• Requirement:
Only the lines that contain the string "cost" belong in the answer; pull them from the records.

• Given records:
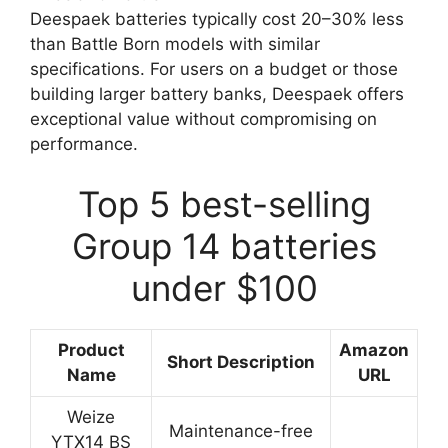
Deespaek batteries typically cost 20–30% less
than Battle Born models with similar
specifications. For users on a budget or those
building larger battery banks, Deespaek offers
exceptional value without compromising on
performance.
Top 5 best-selling
Group 14 batteries
under $100
Product
Amazon
Short Description
Name
URL
Weize
Maintenance-free
YTX14 BS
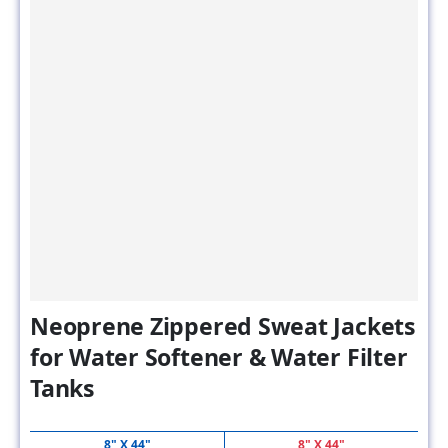
Neoprene Zippered Sweat Jackets
for Water Softener & Water Filter
Tanks
8" X 44"
8" X 44"
MSRP
SALE PRICE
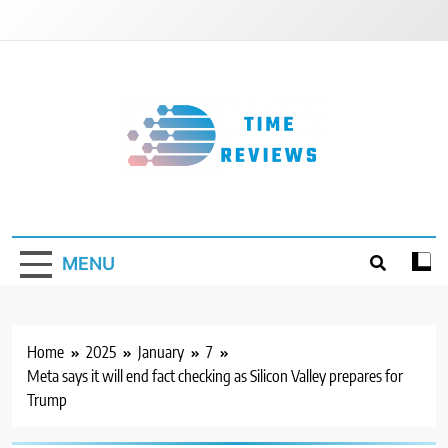
Skip
to
content
Timereviews
MENU
Home
2025
January
7
Meta says it will end fact checking as Silicon Valley prepares for
Trump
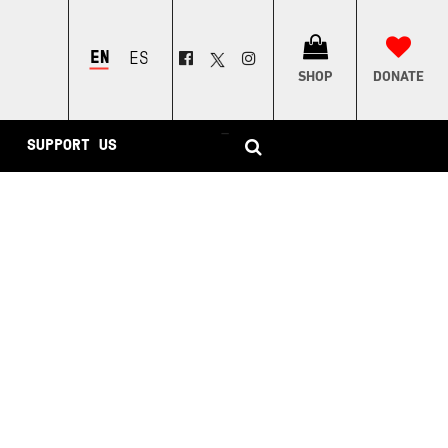
ENGLISH
ESPAÑOL
SHOP
DONATE
–
SUPPORT US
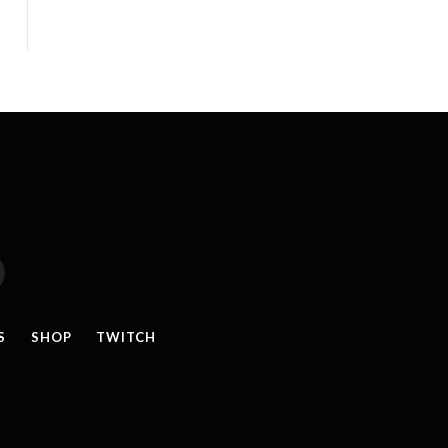
reads
S
SHOP
TWITCH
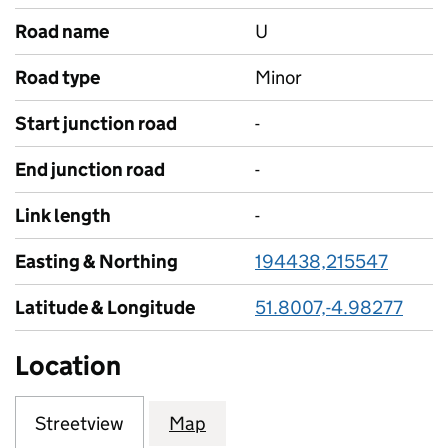
Road name
U
Road type
Minor
Start junction road
-
End junction road
-
Link length
-
Easting & Northing
194438,215547
Latitude & Longitude
51.8007,-4.98277
Location
Streetview
Map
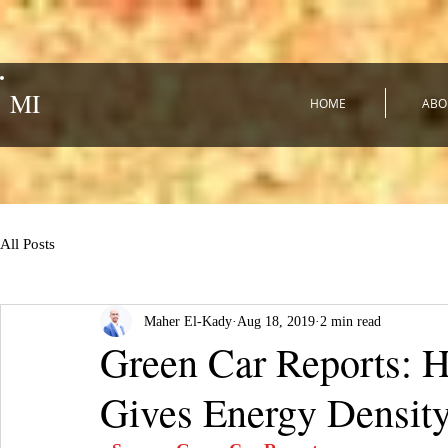
MI
HOME
ABO
All Posts
Maher El-Kady
Aug 18, 2019
2 min read
Green Car Reports: H
Gives Energy Density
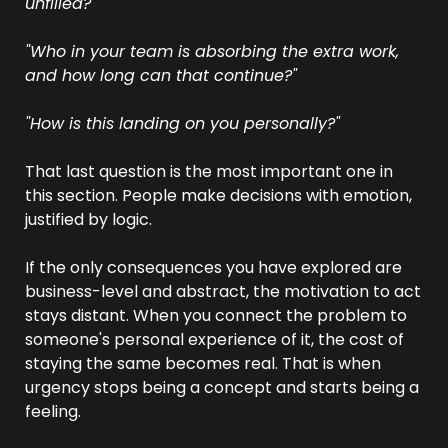
unfilled?"
"Who in your team is absorbing the extra work, 
and how long can that continue?"
"How is this landing on you personally?"
That last question is the most important one in 
this section. People make decisions with emotion, 
justified by logic. 
If the only consequences you have explored are 
business-level and abstract, the motivation to act 
stays distant. When you connect the problem to 
someone's personal experience of it, the cost of 
staying the same becomes real. That is when 
urgency stops being a concept and starts being a 
feeling.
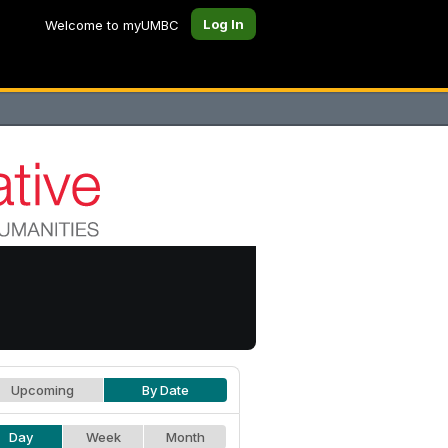
Log In
Welcome to myUMBC
Upcoming
By Date
Day
Week
Month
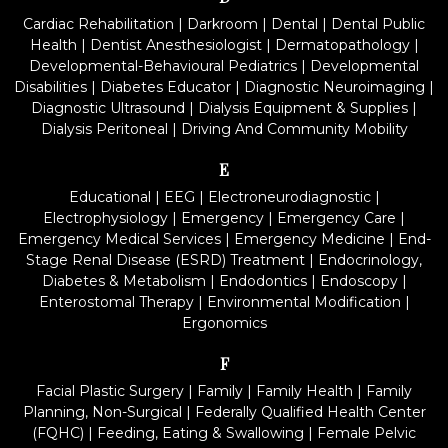
Cardiac Rehabilitation
|
Darkroom
|
Dental
|
Dental Public
Health
|
Dentist Anesthesiologist
|
Dermatopathology
|
Developmental-Behavioural Pediatrics
|
Developmental
Disabilities
|
Diabetes Educator
|
Diagnostic Neuroimaging
|
Diagnostic Ultrasound
|
Dialysis Equipment & Supplies
|
Dialysis Peritoneal
|
Driving And Community Mobility
E
Educational
|
EEG
|
Electroneurodiagnostic
|
Electrophysiology
|
Emergency
|
Emergency Care
|
Emergency Medical Services
|
Emergency Medicine
|
End-
Stage Renal Disease (ESRD) Treatment
|
Endocrinology,
Diabetes & Metabolism
|
Endodontics
|
Endoscopy
|
Enterostomal Therapy
|
Environmental Modification
|
Ergonomics
F
Facial Plastic Surgery
|
Family
|
Family Health
|
Family
Planning, Non-Surgical
|
Federally Qualified Health Center
(FQHC)
|
Feeding, Eating & Swallowing
|
Female Pelvic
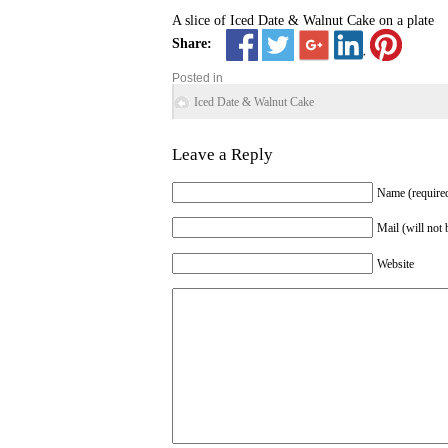
A slice of Iced Date & Walnut Cake on a plate
Share:
Posted in
Iced Date & Walnut Cake
Leave a Reply
Name (require
Mail (will not 
Website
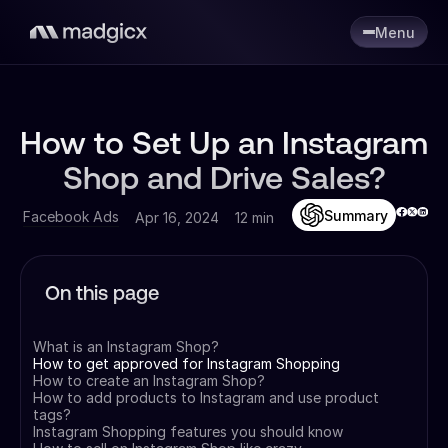
Menu
How to Set Up an Instagram
Shop and Drive Sales?
Summary
Facebook Ads
Apr 16, 2024
12 min
On this page
What is an Instagram Shop?
How to get approved for Instagram Shopping
How to create an Instagram Shop?
How to add products to Instagram and use product
tags?
Instagram Shopping features you should know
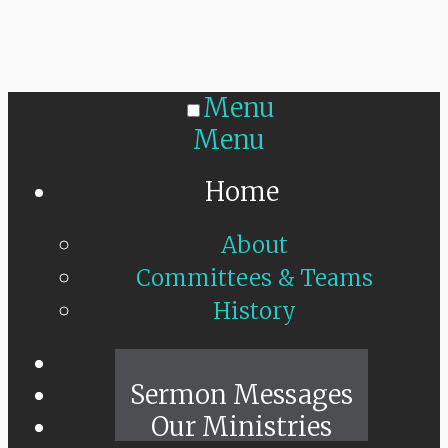
Menu
Menu
Home
About
Committees & Teams
History
Sunday Live
Sermon Messages
Our Ministries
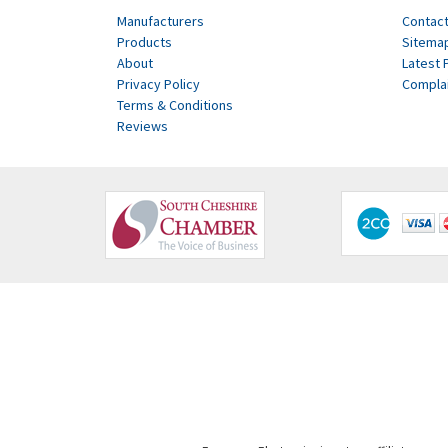
Manufacturers
Contact
Products
Sitema
About
Latest 
Privacy Policy
Compla
Terms & Conditions
Reviews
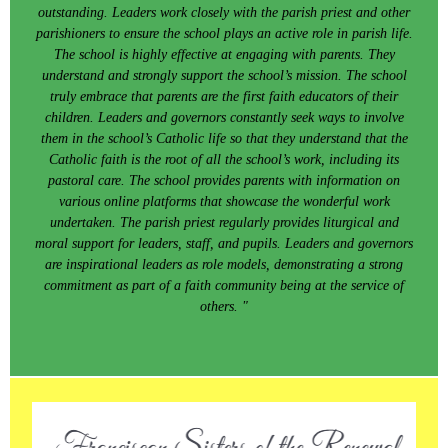
outstanding. Leaders work closely with the parish priest and other
parishioners to ensure the school plays an active role in parish life.
The school is highly effective at engaging with parents. They
understand and strongly support the school’s mission. The school
truly embrace that parents are the first faith educators of their
children. Leaders and governors constantly seek ways to involve
them in the school’s Catholic life so that they understand that the
Catholic faith is the root of all the school’s work, including its
pastoral care. The school provides parents with information on
various online platforms that showcase the wonderful work
undertaken. The parish priest regularly provides liturgical and
moral support for leaders, staff, and pupils. Leaders and governors
are inspirational leaders as role models, demonstrating a strong
commitment as part of a faith community being at the service of
others. "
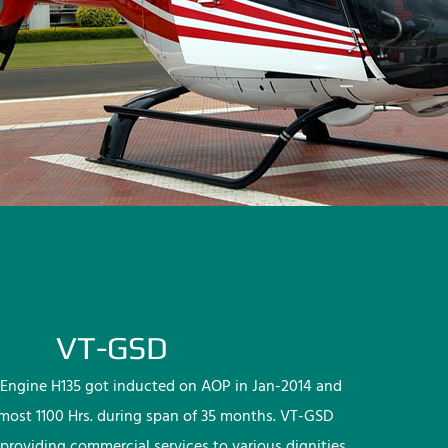
VT-GSD
Engine H135 got inducted on AOP in Jan-2014 and
lmost 1100 Hrs. during span of 35 months. VT-GSD
providing commercial services to various dignities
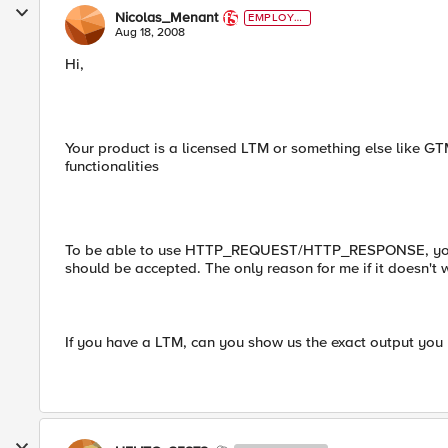
Nicolas_Menant
EMPLOYE
E
Aug 18, 2008
Hi,
Your product is a licensed LTM or something else like GT
functionalities
To be able to use HTTP_REQUEST/HTTP_RESPONSE, you'll
should be accepted. The only reason for me if it doesn't 
If you have a LTM, can you show us the exact output you 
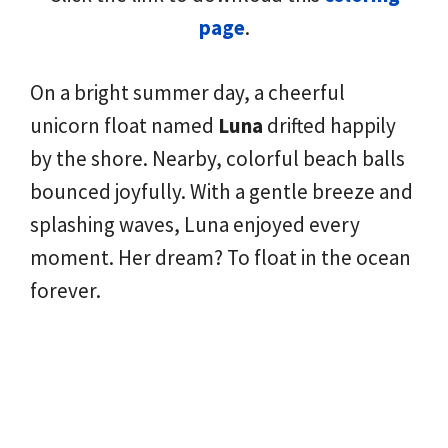
page
.
On a bright summer day, a cheerful
unicorn float named
Luna
drifted happily
by the shore. Nearby, colorful beach balls
bounced joyfully. With a gentle breeze and
splashing waves, Luna enjoyed every
moment. Her dream? To float in the ocean
forever.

• Your solution:
Deespaek batteries typically cost 20–30% less
someone's personal experience of it, the cost of 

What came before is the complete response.